How often we wax euphoric over the "simple, gentle country of our childhood."
Let's discuss that simple, gentle time a bit. On numerous occasions I have posted nostalgic pieces about my own childhood. They are often filled with the joys of kidhood, the games, the friends, the loving care of the parents, experiences that may be had only by the young. And the key is that we were children not yet saddled with the burdens and responsibilities of making a livelihood for ourselves or a family; not yet aware of the onus of political self-determination; and fully too young to be directly involved in the martial conflicts that eternally rage somewhere in this world.
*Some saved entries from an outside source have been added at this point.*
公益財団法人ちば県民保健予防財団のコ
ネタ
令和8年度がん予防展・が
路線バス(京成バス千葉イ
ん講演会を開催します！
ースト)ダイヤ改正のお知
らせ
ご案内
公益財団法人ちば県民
The simple, gentle country of my own time was a place where I had the freedom to roam our town so long as I was home by suppertime. It was a time in which I did not have to concern myself with the intense struggle and long hours of hard work and worry that accompanied the parents' efforts to keep the family fed and clothed on an erratic and unstable income much too small to gain more than the rudimentary survival necessities. And yet my memories are of an abundant table laden with good things that Dad acquired and Mother prepared for our consumption. It was only as an adult that I came to understand the intensity of that struggle.
In that simple, gentle time when a child suffered illness, as I often did, the burden of doctor bills was borne by extra work, more stinting of their own needs by the parents. The doctor's advice to the parents to have pictures of the child made because he may not be long for this world was of no comfort to the parents and did nothing to alleviate the suffering of the child. The still-extant pictures that resulted, though, are a treasure even after nearly eight more decades added to the child's life.
In that simple, gentle time it was a given that your financial problems were your responsibility.
Since the War to End All Wars which occurred in the generation immediately prior to my own had failed spectacularly to end mankind's proclivity to belligerence, during my own time as a child there raged a second world-consuming conflict now known as WW II. I did have acquaintances and relatives a mere seven or eight years older than I who were off fighting in that conflict. Yet I could still play marbles, stomp in the mud puddles and generally create personal memories of a childhood, one in which the subject but barely understood the concern and worry and sacrifices his elders were making to provide him with the potential for a life of his own.
Next time you hear someone longing for the "good old days," smack him upside the head.
May the world treat you and your offspring in a kindly and gentle manner.